Listed entries:
╭──

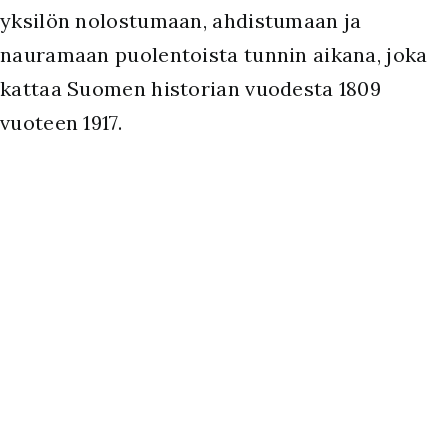
yksilön nolostumaan, ahdistumaan ja
nauramaan puolentoista tunnin aikana, joka
kattaa Suomen historian vuodesta 1809
vuoteen 1917.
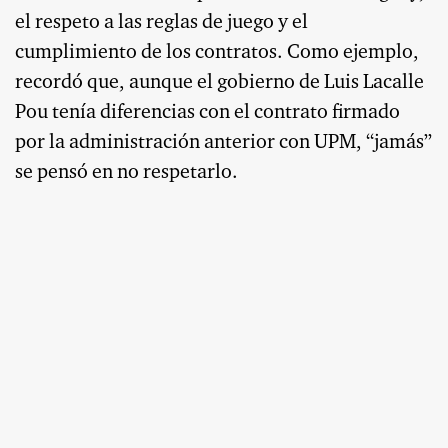
el respeto a las reglas de juego y el
cumplimiento de los contratos. Como ejemplo,
recordó que, aunque el gobierno de Luis Lacalle
Pou tenía diferencias con el contrato firmado
por la administración anterior con UPM, “jamás”
se pensó en no respetarlo.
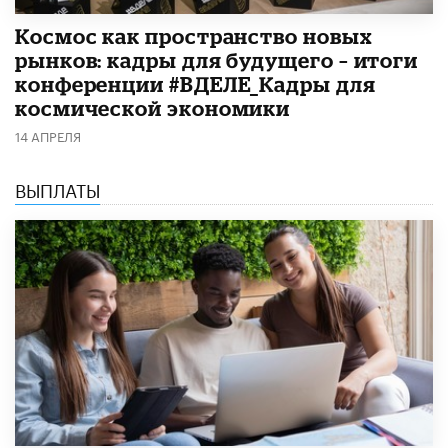
Космос как пространство новых
рынков: кадры для будущего – итоги
конференции #ВДЕЛЕ_Кадры для
космической экономики
14 АПРЕЛЯ
ВЫПЛАТЫ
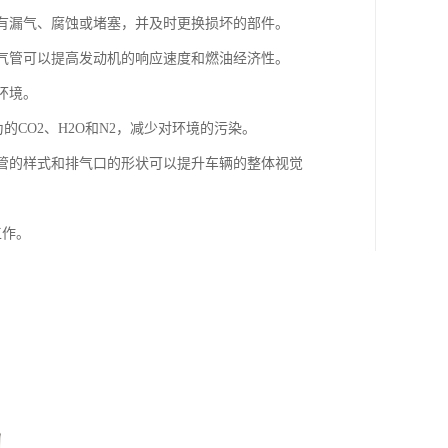
否有漏气、腐蚀或堵塞，并及时更换损坏的部件。
排气管可以提高发动机的响应速度和燃油经济性。
环境。
的CO2、H2O和N2，减少对环境的污染。
气管的样式和排气口的形状可以提升车辆的整体视觉
工作。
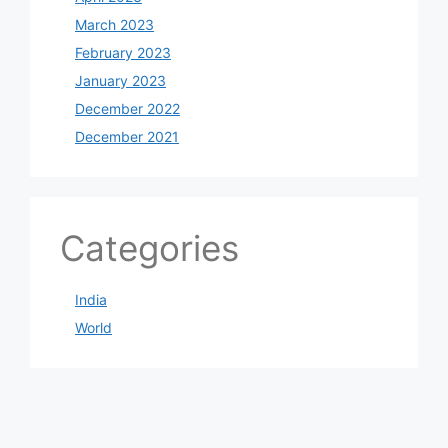
March 2023
February 2023
January 2023
December 2022
December 2021
Categories
India
World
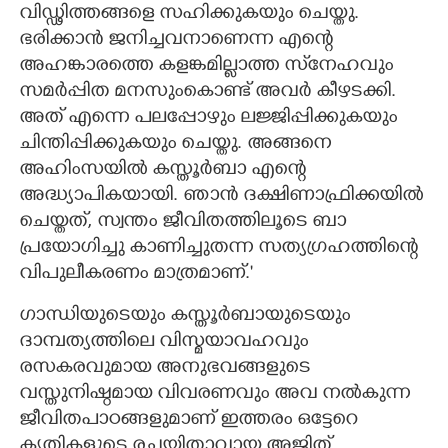
വിഡ്ഢിത്തങ്ങളെ സഹിക്കുകയും ചെയ്തു.
ഭരിക്കാൻ ജനിച്ചവനാണെന്ന എന്റെ
അഹങ്കാരത്തെ കളങ്കമില്ലാത്ത സ്‌നേഹവും
സമർപ്പിത മനസുംകൊണ്ട് അവർ കീഴടക്കി.
അത് എന്നെ പലപ്പോഴും ലജ്ജിപ്പിക്കുകയും
ചിന്തിപ്പിക്കുകയും ചെയ്തു. അങ്ങനെ
അഹിംസയിൽ കസ്തൂർബാ എന്റെ
അദ്ധ്യാപികയായി. ഞാൻ ദക്ഷിണാഫ്രിക്കയിൽ
ചെയ്തത്, സ്വന്തം ജീവിതത്തിലൂടെ ബാ
പ്രയോഗിച്ചു കാണിച്ചുതന്ന സത്യഗ്രഹത്തിന്റെ
വിപുലീകരണം മാത്രമാണ്."
ഗാന്ധിയുടെയും കസ്തൂർബായുടെയും
ദാമ്പത്യത്തിലെ വിസ്മയാവഹവും
രസകരവുമായ അനുഭവങ്ങളുടെ
വസ്തുനിഷ്ഠമായ വിവരണവും അവ നൽകുന്ന
ജീവിതപാഠങ്ങളുമാണ് ഇത്തരം ഒട്ടേറെ
കൃതികളുടെ രചയിതാവായ അജിത്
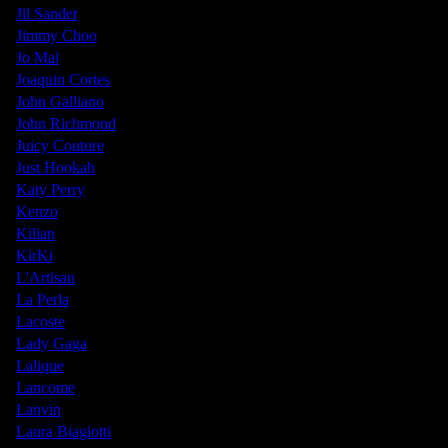
Jil Sander
Jimmy Choo
Jo Mal
Joaquin Cortes
John Galliano
John Richmond
Juicy Couture
Just Hookah
Katy Perry
Kenzo
Kilian
KirKi
L'Artisan
La Perla
Lacoste
Lady Gaga
Lalique
Lancome
Lanvin
Laura Biagiotti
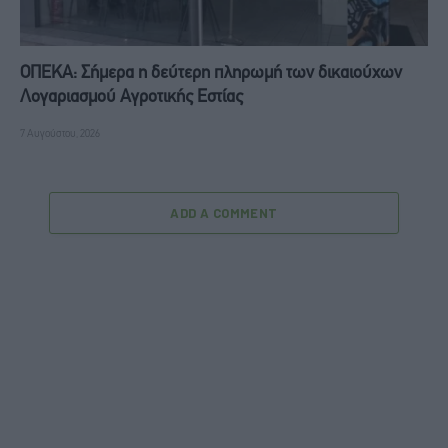
ΟΠΕΚΑ: Σήμερα η δεύτερη πληρωμή των δικαιούχων
Λογαριασμού Αγροτικής Εστίας
7 Αυγούστου, 2026
ADD A COMMENT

╰──

Task brief:
Every entry must be transcribed exactly. Pictures do not belong in the copy.

Solution to the problem:
yksilön nolostumaan, ahdistumaan ja
nauramaan puolentoista tunnin aikana, joka
kattaa Suomen historian vuodesta 1809
vuoteen 1917.
el respeto a las reglas de juego y el
cumplimiento de los contratos. Como ejemplo,
recordó que, aunque el gobierno de Luis Lacalle
Pou tenía diferencias con el contrato firmado
por la administración anterior con UPM, “jamás”
se pensó en no respetarlo.
Космос как пространство новых
рынков: кадры для будущего – итоги
конференции #ВДЕЛЕ_Кадры для
космической экономики
14 АПРЕЛЯ
ВЫПЛАТЫ
否有漏气、腐蚀或堵塞，并及时更换损坏的部件。
排气管可以提高发动机的响应速度和燃油经济性。
环境。
的CO2、H2O和N2，减少对环境的污染。
气管的样式和排气口的形状可以提升车辆的整体视觉
工作。
March 2023
February 2023
January 2023
December 2022
December 2021
Categories
India
World
വിഡ്ഢിത്തങ്ങളെ സഹിക്കുകയും ചെയ്തു.
ഭരിക്കാൻ ജനിച്ചവനാണെന്ന എന്റെ
അഹങ്കാരത്തെ കളങ്കമില്ലാത്ത സ്‌നേഹവും
സമർപ്പിത മനസുംകൊണ്ട് അവർ കീഴടക്കി.
അത് എന്നെ പലപ്പോഴും ലജ്ജിപ്പിക്കുകയും
ചിന്തിപ്പിക്കുകയും ചെയ്തു. അങ്ങനെ
അഹിംസയിൽ കസ്തൂർബാ എന്റെ
അദ്ധ്യാപികയായി. ഞാൻ ദക്ഷിണാഫ്രിക്കയിൽ
ചെയ്തത്, സ്വന്തം ജീവിതത്തിലൂടെ ബാ
പ്രയോഗിച്ചു കാണിച്ചുതന്ന സത്യഗ്രഹത്തിന്റെ
വിപുലീകരണം മാത്രമാണ്."
ഗാന്ധിയുടെയും കസ്തൂർബായുടെയും
ദാമ്പത്യത്തിലെ വിസ്മയാവഹവും
രസകരവുമായ അനുഭവങ്ങളുടെ
വസ്തുനിഷ്ഠമായ വിവരണവും അവ നൽകുന്ന
ജീവിതപാഠങ്ങളുമാണ് ഇത്തരം ഒട്ടേറെ
കൃതികളുടെ രചയിതാവായ അജിത്
Jil Sander
Jimmy Choo
Jo Mal
Joaquin Cortes
John Galliano
John Richmond
Juicy Couture
Just Hookah
Katy Perry
Kenzo
Kilian
KirKi
L'Artisan
La Perla
Lacoste
Lady Gaga
Lalique
Lancome
Lanvin
Laura Biagiotti
ΟΠΕΚΑ: Σήμερα η δεύτερη πληρωμή των δικαιούχων
Λογαριασμού Αγροτικής Εστίας
7 Αυγούστου, 2026
ADD A COMMENT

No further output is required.